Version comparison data

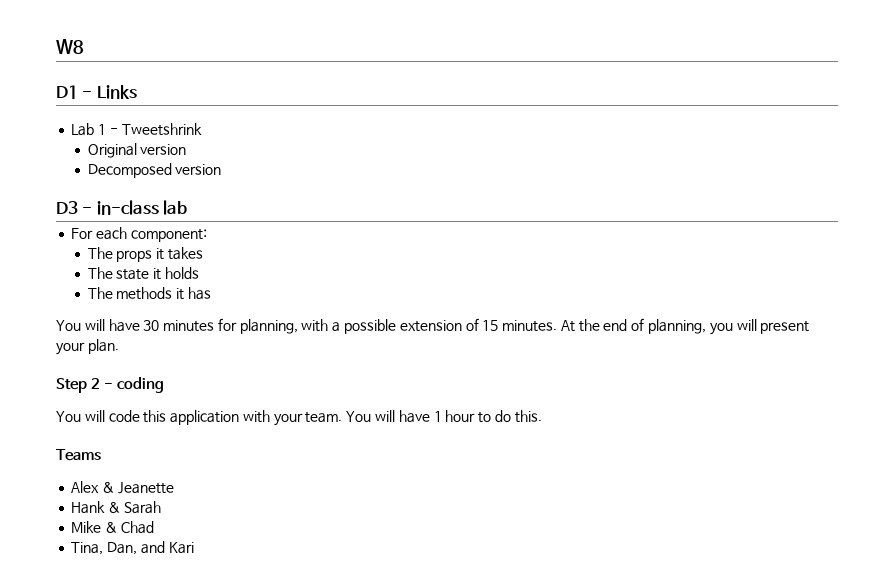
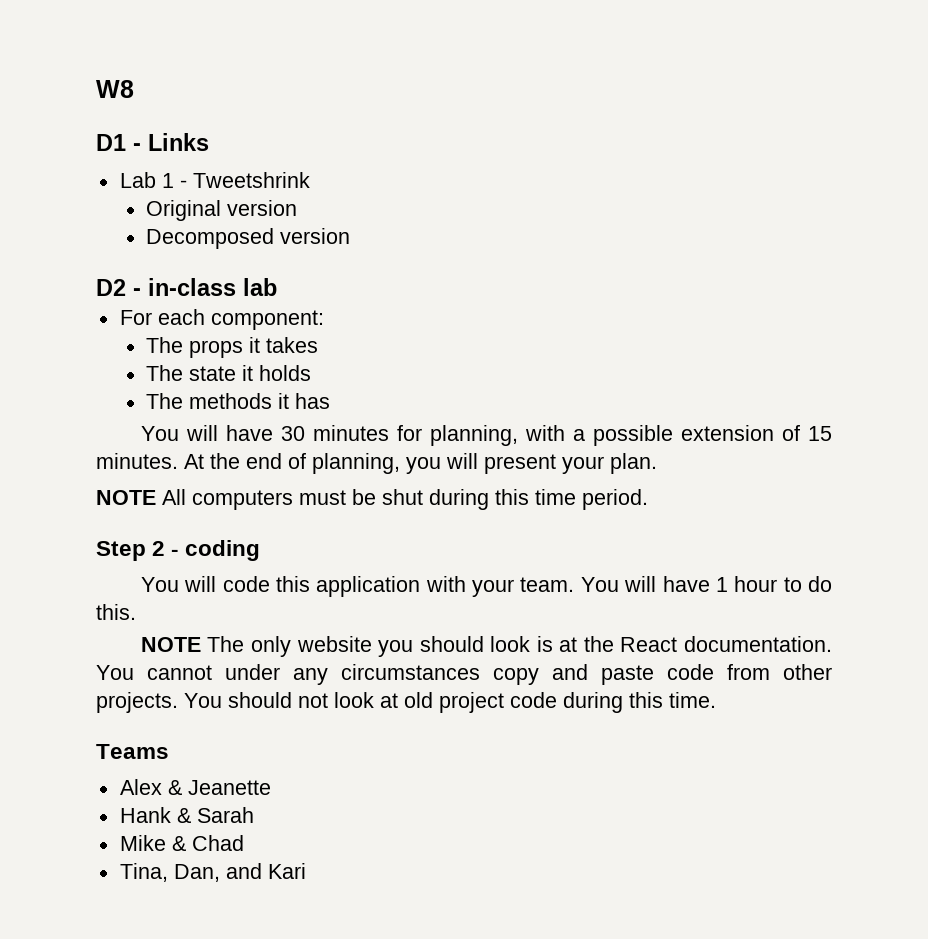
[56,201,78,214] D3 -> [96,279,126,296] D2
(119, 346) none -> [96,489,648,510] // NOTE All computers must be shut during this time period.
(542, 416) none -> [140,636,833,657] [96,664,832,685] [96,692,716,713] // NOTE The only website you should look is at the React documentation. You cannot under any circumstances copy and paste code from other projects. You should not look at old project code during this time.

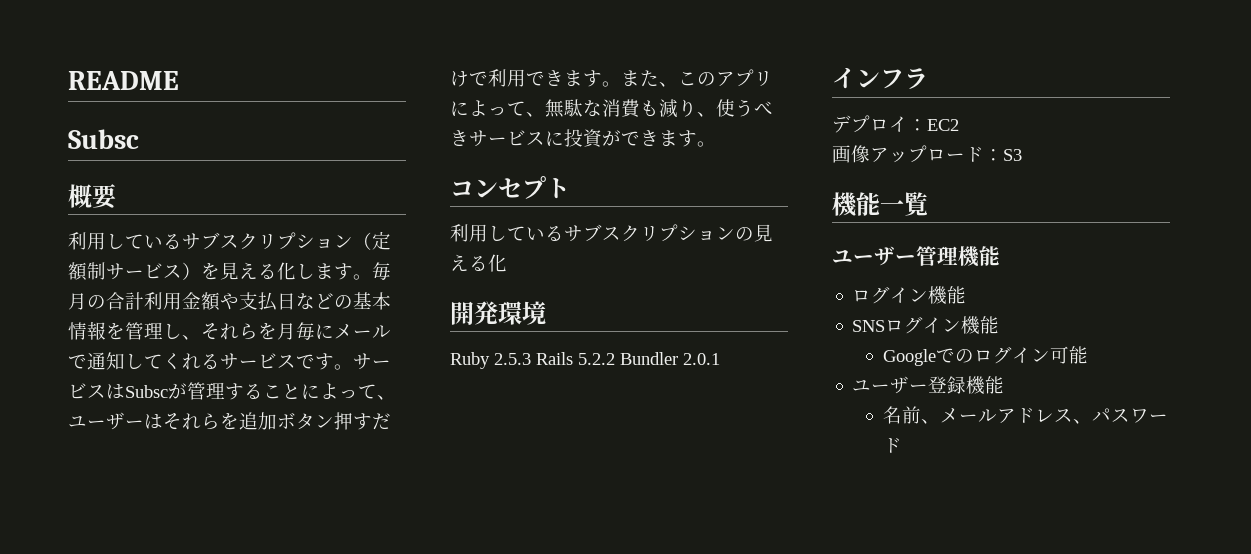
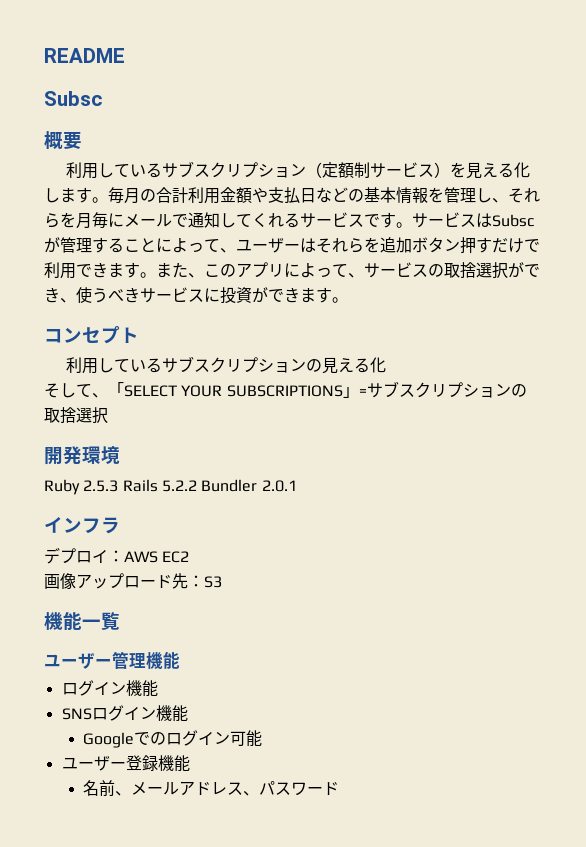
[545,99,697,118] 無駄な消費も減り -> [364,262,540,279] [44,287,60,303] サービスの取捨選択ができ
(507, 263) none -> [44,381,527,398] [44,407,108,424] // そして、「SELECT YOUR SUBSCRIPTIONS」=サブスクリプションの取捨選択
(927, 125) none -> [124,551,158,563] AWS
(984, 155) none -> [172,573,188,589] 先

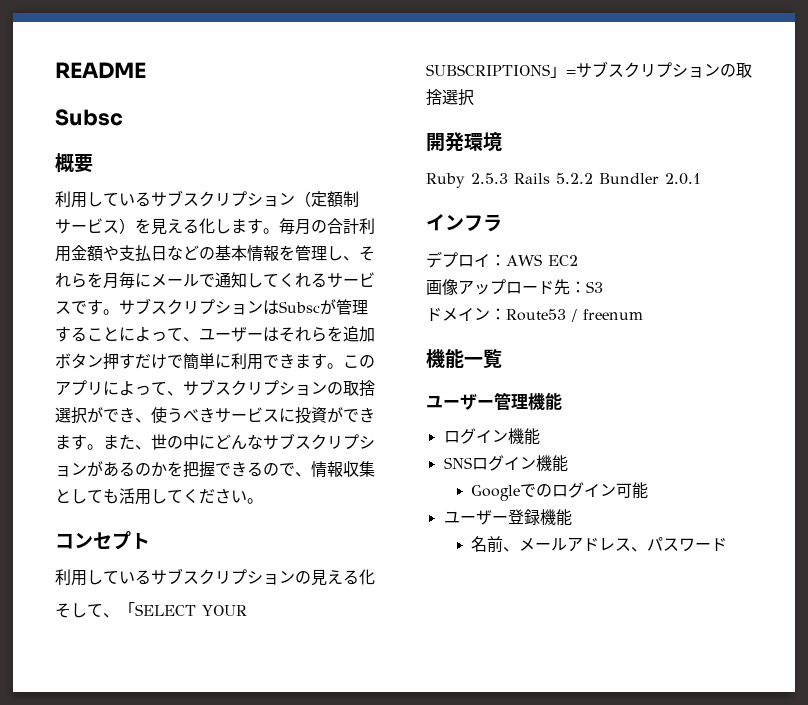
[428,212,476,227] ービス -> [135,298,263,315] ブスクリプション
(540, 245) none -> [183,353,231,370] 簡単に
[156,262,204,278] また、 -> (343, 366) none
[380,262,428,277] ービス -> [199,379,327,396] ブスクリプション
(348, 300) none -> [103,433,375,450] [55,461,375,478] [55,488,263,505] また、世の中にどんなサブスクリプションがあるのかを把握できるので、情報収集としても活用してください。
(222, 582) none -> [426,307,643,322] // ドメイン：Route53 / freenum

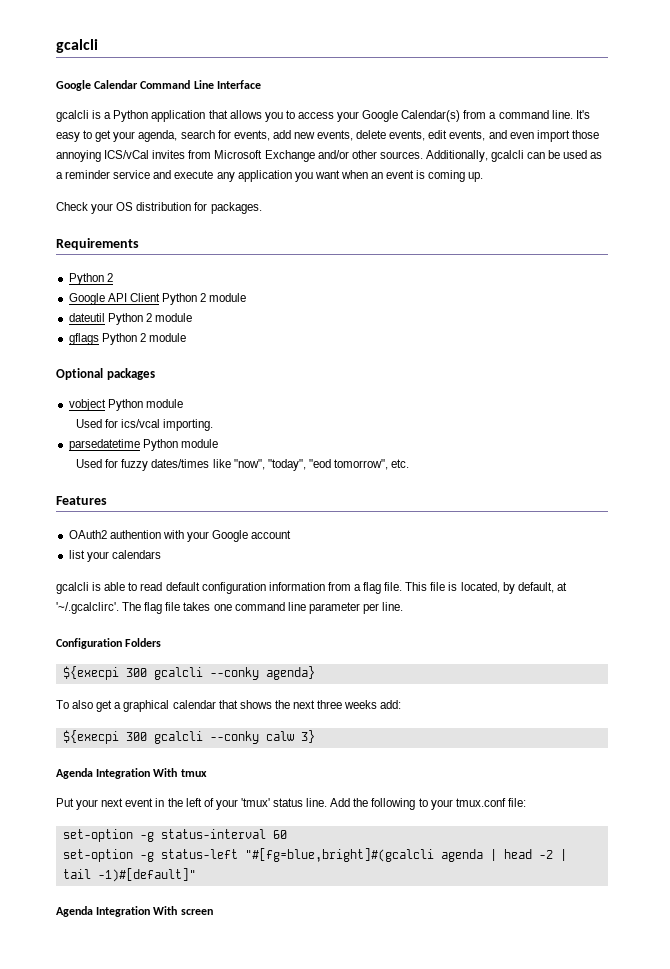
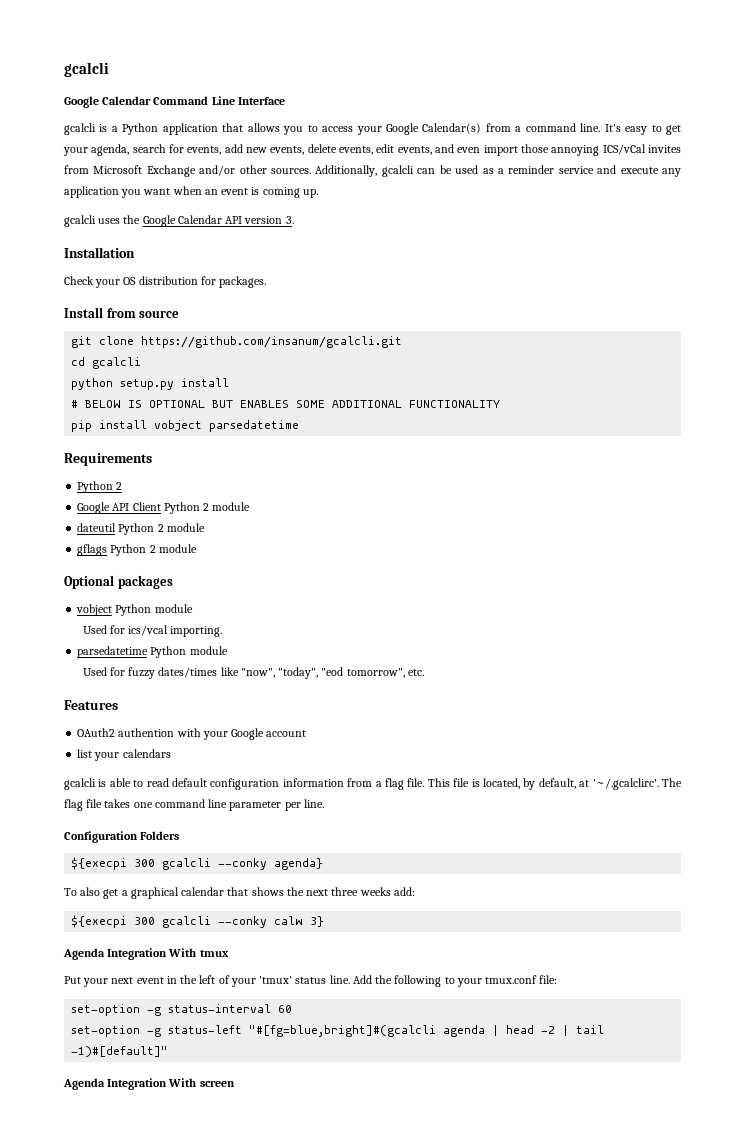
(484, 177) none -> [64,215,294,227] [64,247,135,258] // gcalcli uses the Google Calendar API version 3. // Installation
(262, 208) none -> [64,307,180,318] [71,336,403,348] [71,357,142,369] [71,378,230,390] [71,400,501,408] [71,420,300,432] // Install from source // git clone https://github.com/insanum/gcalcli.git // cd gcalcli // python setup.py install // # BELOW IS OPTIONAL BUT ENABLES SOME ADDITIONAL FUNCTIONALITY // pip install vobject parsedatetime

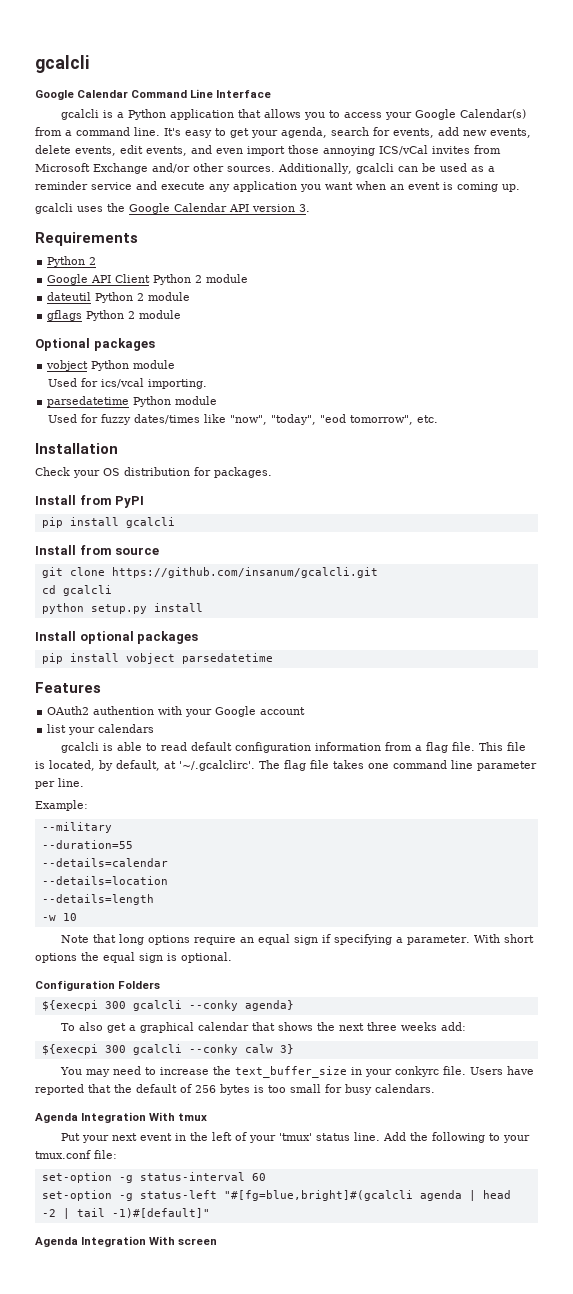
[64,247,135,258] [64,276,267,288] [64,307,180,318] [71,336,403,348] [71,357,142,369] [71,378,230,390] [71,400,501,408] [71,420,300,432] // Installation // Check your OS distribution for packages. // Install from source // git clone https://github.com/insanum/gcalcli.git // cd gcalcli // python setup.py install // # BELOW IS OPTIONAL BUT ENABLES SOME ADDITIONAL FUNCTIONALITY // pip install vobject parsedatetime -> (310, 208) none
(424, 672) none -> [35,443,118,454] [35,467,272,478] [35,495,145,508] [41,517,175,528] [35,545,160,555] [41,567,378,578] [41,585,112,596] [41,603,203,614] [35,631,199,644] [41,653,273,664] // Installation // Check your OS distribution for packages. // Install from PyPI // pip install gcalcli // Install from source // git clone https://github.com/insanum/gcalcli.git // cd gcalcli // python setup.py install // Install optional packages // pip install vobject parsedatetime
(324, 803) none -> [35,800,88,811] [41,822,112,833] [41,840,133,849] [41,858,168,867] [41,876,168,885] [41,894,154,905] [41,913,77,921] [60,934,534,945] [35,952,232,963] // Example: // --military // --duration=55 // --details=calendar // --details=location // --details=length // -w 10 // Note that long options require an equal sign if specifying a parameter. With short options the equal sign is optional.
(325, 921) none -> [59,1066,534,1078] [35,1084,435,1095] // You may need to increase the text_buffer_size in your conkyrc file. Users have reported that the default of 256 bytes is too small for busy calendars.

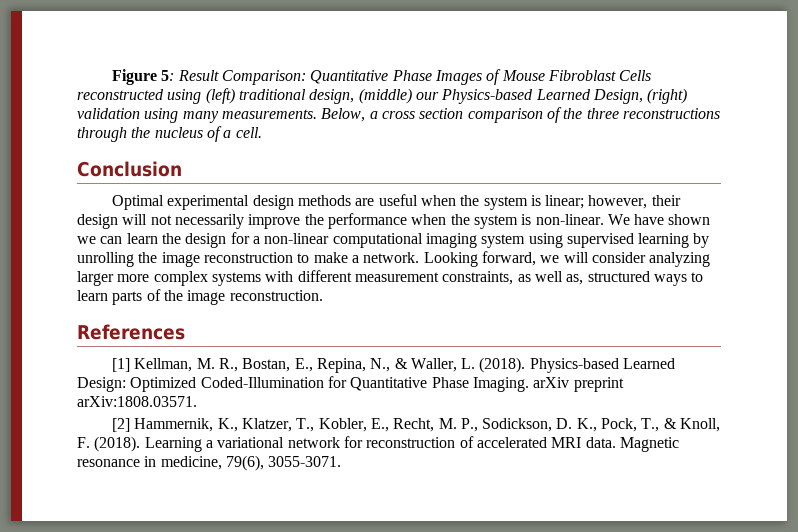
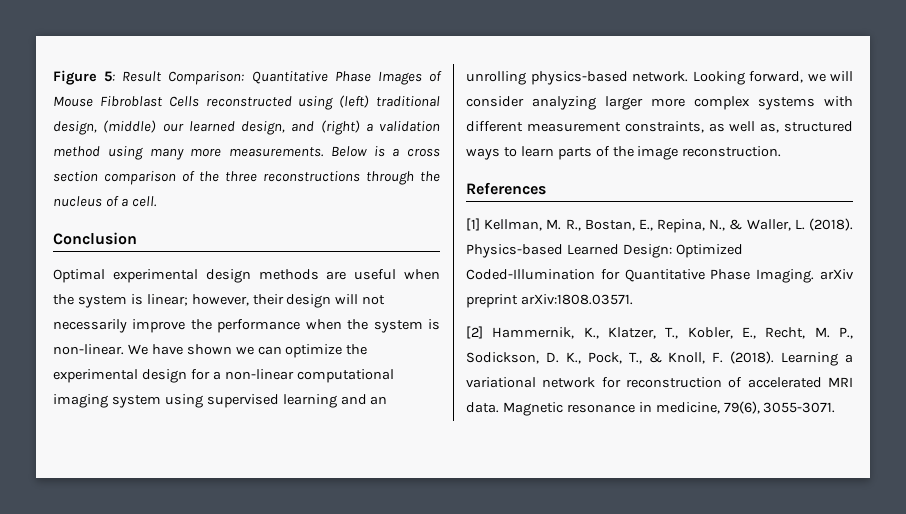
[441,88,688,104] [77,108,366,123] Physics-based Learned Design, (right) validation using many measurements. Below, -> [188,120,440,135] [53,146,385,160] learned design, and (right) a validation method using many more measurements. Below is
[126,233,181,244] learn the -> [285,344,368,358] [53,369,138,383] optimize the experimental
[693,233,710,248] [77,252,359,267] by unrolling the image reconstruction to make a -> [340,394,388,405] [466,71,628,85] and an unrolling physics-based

§ **What is being asked**: Exactly as they stand, the entries must be written out again, pictures excluded.

§ **Solution to the problem**:
[56,201,78,214] D3 -> [96,279,126,296] D2
(119, 346) none -> [96,489,648,510] // NOTE All computers must be shut during this time period.
(542, 416) none -> [140,636,833,657] [96,664,832,685] [96,692,716,713] // NOTE The only website you should look is at the React documentation. You cannot under any circumstances copy and paste code from other projects. You should not look at old project code during this time.

[545,99,697,118] 無駄な消費も減り -> [364,262,540,279] [44,287,60,303] サービスの取捨選択ができ
(507, 263) none -> [44,381,527,398] [44,407,108,424] // そして、「SELECT YOUR SUBSCRIPTIONS」=サブスクリプションの取捨選択
(927, 125) none -> [124,551,158,563] AWS
(984, 155) none -> [172,573,188,589] 先

[428,212,476,227] ービス -> [135,298,263,315] ブスクリプション
(540, 245) none -> [183,353,231,370] 簡単に
[156,262,204,278] また、 -> (343, 366) none
[380,262,428,277] ービス -> [199,379,327,396] ブスクリプション
(348, 300) none -> [103,433,375,450] [55,461,375,478] [55,488,263,505] また、世の中にどんなサブスクリプションがあるのかを把握できるので、情報収集としても活用してください。
(222, 582) none -> [426,307,643,322] // ドメイン：Route53 / freenum

(484, 177) none -> [64,215,294,227] [64,247,135,258] // gcalcli uses the Google Calendar API version 3. // Installation
(262, 208) none -> [64,307,180,318] [71,336,403,348] [71,357,142,369] [71,378,230,390] [71,400,501,408] [71,420,300,432] // Install from source // git clone https://github.com/insanum/gcalcli.git // cd gcalcli // python setup.py install // # BELOW IS OPTIONAL BUT ENABLES SOME ADDITIONAL FUNCTIONALITY // pip install vobject parsedatetime

[64,247,135,258] [64,276,267,288] [64,307,180,318] [71,336,403,348] [71,357,142,369] [71,378,230,390] [71,400,501,408] [71,420,300,432] // Installation // Check your OS distribution for packages. // Install from source // git clone https://github.com/insanum/gcalcli.git // cd gcalcli // python setup.py install // # BELOW IS OPTIONAL BUT ENABLES SOME ADDITIONAL FUNCTIONALITY // pip install vobject parsedatetime -> (310, 208) none
(424, 672) none -> [35,443,118,454] [35,467,272,478] [35,495,145,508] [41,517,175,528] [35,545,160,555] [41,567,378,578] [41,585,112,596] [41,603,203,614] [35,631,199,644] [41,653,273,664] // Installation // Check your OS distribution for packages. // Install from PyPI // pip install gcalcli // Install from source // git clone https://github.com/insanum/gcalcli.git // cd gcalcli // python setup.py install // Install optional packages // pip install vobject parsedatetime
(324, 803) none -> [35,800,88,811] [41,822,112,833] [41,840,133,849] [41,858,168,867] [41,876,168,885] [41,894,154,905] [41,913,77,921] [60,934,534,945] [35,952,232,963] // Example: // --military // --duration=55 // --details=calendar // --details=location // --details=length // -w 10 // Note that long options require an equal sign if specifying a parameter. With short options the equal sign is optional.
(325, 921) none -> [59,1066,534,1078] [35,1084,435,1095] // You may need to increase the text_buffer_size in your conkyrc file. Users have reported that the default of 256 bytes is too small for busy calendars.

[441,88,688,104] [77,108,366,123] Physics-based Learned Design, (right) validation using many measurements. Below, -> [188,120,440,135] [53,146,385,160] learned design, and (right) a validation method using many more measurements. Below is
[126,233,181,244] learn the -> [285,344,368,358] [53,369,138,383] optimize the experimental
[693,233,710,248] [77,252,359,267] by unrolling the image reconstruction to make a -> [340,394,388,405] [466,71,628,85] and an unrolling physics-based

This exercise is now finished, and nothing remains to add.